Dois irmãos da rua
Se uma voz me narrasse o instante que me fez escrever esta crônica, talvez o encanto dele eu não sentiria. Talvez as narrações de nossas retinas sejam mesmo mais impactantes...
Eram dois e, na verdade, são milhares. Dois seres, duas ilhas, dois errantes. Eu estava no carro - no banco de trás. Naquela época, tinha eu meus doze anos. Era uma rua pequena, o que possibilitou a total apreciação daquele instante que, facilmente, renderia um filme.
Nenhum dos dois têm o nome conhecido. Porém, chamo um de "Cachorro" e, o outro, de "Menino". Caminhavam na rua e de repente se encontraram, de repente se olharam, de repente se depararam, de repente se amaram. Ficaram imotos durante todo o tempo em que eu pude observá-los profundamente.

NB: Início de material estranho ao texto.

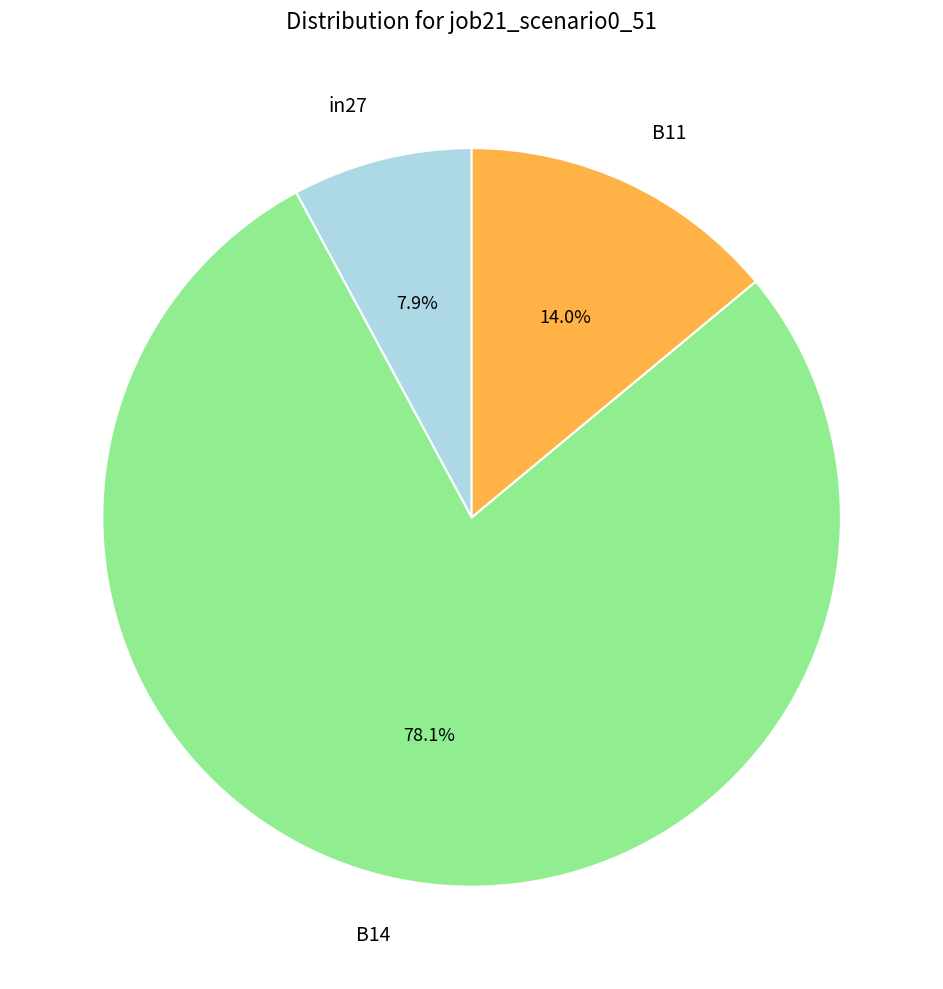

What portion of the pie excludes in27?

92.1%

Ali, amigos, houve talvez o encontro de duas vagas vidas. Ali, amigos, houve talvez - além da troca de olhares - a troca de desabafos. Ali, amigos, Menino e Cachorro se depararam com a grande diferença anatômica que os separavam e, ternamente, espantaram-se com a grande semelhança incondicional que os unia na figura de irmãos da rua.

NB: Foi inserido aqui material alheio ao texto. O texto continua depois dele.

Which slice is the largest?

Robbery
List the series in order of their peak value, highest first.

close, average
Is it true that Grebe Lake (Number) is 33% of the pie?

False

Não vi - infelizmente - o desfecho daquele instante. O fim não é o mais importante quando o meio já é capaz da comoção às lágrimas e às faces. Por isso, aquele encontro não consumado em minhas retinas se cristalizou em minhas lembranças.
Há encanto, amigos, no Sol, na Lua, na Rua e nas esquinas... E os extremos se amam e se confortam, é necessário apenas uma semelhança incondicional: o amor solidário.